London: Bond market jitters spilt over into stocks on Friday, pulling European indexes lower for a third straight session, and the dollar was poised for a weekly loss as “Trumpflation” trades lost momentum.

World stocks have hit record highs, emerging markets have regained favour and the dollar has climbed to a 14-year peak in recent weeks on expectations US President Donald Trump’s economic agenda will stoke growth and inflation.

New US Treasury Secretary Steven Mnuchin took the edge off those expectations in his first televised interviews since he took office last week, when he said any policy steps by the Trump administration would probably have only a limited impact this year.

That knocked the dollar back, leaving it to trade down on the week and facing its first weekly loss in three. It was last down 0.2 per cent against a basket of other major currencies at 100.82.

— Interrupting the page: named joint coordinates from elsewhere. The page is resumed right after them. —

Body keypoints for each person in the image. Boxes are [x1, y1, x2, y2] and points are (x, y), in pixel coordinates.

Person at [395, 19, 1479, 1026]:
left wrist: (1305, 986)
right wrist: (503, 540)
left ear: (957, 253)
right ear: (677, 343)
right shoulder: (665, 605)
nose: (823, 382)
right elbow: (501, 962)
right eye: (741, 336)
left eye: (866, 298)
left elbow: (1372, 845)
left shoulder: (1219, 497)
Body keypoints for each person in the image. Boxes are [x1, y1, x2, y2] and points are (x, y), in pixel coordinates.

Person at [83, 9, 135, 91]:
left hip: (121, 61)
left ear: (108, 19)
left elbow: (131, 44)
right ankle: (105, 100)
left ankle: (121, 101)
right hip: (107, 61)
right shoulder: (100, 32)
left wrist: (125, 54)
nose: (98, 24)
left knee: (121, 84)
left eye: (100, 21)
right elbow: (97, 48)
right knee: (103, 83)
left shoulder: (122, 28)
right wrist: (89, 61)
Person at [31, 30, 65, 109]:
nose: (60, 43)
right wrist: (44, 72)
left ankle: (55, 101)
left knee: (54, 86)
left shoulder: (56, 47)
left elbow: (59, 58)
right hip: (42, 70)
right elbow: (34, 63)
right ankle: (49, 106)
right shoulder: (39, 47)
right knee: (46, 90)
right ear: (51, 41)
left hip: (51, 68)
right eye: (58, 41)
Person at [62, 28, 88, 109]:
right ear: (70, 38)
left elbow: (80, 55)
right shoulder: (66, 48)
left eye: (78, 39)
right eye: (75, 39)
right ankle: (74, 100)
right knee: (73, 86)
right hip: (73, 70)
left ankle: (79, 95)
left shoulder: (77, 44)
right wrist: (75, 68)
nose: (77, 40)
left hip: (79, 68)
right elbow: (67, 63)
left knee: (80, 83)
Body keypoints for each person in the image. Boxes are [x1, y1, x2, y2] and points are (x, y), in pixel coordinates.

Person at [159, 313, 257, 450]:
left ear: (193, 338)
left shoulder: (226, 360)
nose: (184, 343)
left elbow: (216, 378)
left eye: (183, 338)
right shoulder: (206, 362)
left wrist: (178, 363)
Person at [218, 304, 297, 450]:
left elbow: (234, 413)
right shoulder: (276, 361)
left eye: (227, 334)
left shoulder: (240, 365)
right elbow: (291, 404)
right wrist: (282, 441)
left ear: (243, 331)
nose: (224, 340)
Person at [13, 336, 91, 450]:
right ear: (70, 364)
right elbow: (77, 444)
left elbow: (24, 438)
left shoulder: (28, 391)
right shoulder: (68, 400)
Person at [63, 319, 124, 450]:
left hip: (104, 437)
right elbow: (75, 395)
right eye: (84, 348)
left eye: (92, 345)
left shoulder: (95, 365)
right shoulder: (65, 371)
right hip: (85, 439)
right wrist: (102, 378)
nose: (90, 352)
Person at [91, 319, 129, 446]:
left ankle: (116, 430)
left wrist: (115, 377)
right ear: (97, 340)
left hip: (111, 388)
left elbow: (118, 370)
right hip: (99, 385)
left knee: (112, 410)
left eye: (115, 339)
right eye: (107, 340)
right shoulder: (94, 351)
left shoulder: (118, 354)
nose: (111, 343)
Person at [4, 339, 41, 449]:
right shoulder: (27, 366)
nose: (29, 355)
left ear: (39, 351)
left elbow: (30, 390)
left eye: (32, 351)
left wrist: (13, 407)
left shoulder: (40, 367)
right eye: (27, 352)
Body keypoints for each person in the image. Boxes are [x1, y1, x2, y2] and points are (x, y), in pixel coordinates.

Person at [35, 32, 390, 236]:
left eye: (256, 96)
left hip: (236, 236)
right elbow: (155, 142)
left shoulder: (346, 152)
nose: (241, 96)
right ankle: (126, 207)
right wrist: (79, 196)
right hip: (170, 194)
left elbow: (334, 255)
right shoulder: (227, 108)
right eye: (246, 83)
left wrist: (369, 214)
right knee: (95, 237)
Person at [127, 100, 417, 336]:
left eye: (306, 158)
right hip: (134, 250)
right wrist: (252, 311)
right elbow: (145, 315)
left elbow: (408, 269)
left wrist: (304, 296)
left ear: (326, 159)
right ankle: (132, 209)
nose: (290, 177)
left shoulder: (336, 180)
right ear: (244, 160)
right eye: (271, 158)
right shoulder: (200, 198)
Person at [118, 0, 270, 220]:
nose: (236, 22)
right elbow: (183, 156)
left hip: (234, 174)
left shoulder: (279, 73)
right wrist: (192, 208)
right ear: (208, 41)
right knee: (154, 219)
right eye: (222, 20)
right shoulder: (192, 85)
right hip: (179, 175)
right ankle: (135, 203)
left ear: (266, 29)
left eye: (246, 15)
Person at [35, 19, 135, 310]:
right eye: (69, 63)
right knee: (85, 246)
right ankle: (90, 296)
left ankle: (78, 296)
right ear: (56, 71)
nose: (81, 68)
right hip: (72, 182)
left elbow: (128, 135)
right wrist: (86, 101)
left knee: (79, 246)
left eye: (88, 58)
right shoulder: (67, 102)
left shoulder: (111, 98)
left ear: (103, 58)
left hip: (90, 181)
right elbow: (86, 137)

“Mnuchin’s comments were less belligerently reflationary than they could have been, in a dollar strength context, and that probably did much of the damage [to Gorabet the dollar],” said UBS Wealth Management currency strategist Geoffrey Yu, in London.

Subdued forecasts from European blue chips, including BASF and Vivendi, and a drop in mining shares following overnight declines in metals prices dragged the benchmark STOXX 600 index down 1 per cent.

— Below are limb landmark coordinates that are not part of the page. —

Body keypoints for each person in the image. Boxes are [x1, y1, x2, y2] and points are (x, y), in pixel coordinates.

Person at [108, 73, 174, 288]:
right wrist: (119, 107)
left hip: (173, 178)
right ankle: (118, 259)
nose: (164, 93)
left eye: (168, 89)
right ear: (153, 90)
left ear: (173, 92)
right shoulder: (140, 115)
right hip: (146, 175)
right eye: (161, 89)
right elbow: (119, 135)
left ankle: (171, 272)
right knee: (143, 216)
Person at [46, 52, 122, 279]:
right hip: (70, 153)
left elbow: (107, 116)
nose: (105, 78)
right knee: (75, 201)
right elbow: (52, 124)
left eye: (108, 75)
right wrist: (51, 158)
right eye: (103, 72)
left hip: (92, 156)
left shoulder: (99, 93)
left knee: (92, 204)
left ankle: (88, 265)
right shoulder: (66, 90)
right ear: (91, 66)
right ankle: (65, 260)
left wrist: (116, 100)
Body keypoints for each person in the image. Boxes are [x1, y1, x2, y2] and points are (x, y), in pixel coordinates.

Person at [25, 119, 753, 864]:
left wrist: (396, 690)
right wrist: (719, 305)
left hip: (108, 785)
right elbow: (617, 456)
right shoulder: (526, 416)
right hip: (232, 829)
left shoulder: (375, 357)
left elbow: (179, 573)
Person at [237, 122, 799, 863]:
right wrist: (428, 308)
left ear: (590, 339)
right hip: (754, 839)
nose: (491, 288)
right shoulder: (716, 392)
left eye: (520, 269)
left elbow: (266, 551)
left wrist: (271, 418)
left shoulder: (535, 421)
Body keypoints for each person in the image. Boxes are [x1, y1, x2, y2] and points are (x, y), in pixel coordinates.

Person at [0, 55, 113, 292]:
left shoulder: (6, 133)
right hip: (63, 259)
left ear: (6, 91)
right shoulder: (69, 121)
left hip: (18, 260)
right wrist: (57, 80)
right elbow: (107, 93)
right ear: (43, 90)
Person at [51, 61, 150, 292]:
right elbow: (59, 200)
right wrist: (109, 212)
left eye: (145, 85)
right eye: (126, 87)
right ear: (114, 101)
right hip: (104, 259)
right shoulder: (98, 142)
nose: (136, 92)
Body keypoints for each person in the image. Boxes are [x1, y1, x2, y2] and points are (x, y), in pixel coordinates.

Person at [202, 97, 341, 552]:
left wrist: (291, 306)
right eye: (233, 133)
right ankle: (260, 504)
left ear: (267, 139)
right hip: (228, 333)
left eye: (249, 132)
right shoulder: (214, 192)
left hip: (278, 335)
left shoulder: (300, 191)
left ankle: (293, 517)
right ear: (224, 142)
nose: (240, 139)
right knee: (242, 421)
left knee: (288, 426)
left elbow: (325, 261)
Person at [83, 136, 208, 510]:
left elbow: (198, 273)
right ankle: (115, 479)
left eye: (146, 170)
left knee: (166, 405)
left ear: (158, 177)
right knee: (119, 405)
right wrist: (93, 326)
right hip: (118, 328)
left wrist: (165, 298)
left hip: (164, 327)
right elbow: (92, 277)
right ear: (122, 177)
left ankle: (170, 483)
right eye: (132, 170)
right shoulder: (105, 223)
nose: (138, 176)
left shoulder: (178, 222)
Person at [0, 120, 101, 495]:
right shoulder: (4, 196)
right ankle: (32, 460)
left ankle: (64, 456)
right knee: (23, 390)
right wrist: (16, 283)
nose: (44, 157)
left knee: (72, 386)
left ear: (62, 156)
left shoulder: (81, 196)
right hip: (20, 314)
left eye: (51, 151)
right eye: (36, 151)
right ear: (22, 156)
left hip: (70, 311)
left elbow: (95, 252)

Shares of Standard Chartered and Royal Bank of Scotland fell about 3 per cent after results, putting pressure on the regional banking index.

Futures on Wall Street fell 0.4 per cent.

Political concerns around elections in Europe have so far largely affected bond markets. The extra return investors demand to hold French rather than German debt, for example, hit multi-year highs earlier this month on concern far-right Marine Le Pen was gaining ground in the country’s presidential campaign.

Bond market weakness

French stocks had remained largely unscathed, rising to levels last seen in December 2015. But the CAC 40 share index fell 1.5 per cent on Friday, on track for its worst day in nearly five months, a sign that stock investors are catching up to bond market weakness.

French equities are “too relaxed”, UBS warned on Friday noting that the gap between the CAC40 and government bond spread was its widest since 2012, suggesting equity investors were turning a blind eye to the sell-off in bonds.

In commodity markets, London copper prices recovered as doubt about Chinese demand returned. Three-month copper on the London Metal Exchange was up 0.8 per cent at $5,907 a tonne after falling 3 per cent the day before.

Gold hit its highest in more than three months on a weaker dollar and safe-haven demand. Spot gold was up 0.4 per cent at $1,254.10 (Dh4,602.55) per ounce.

Oil prices fell after US crude inventories rose for a seventh week. Benchmark Brent crude oil was down 43 cents at $56.06 a barrel. US West Texas Intermediate traded at $54.01 a barrel, down 44 cents.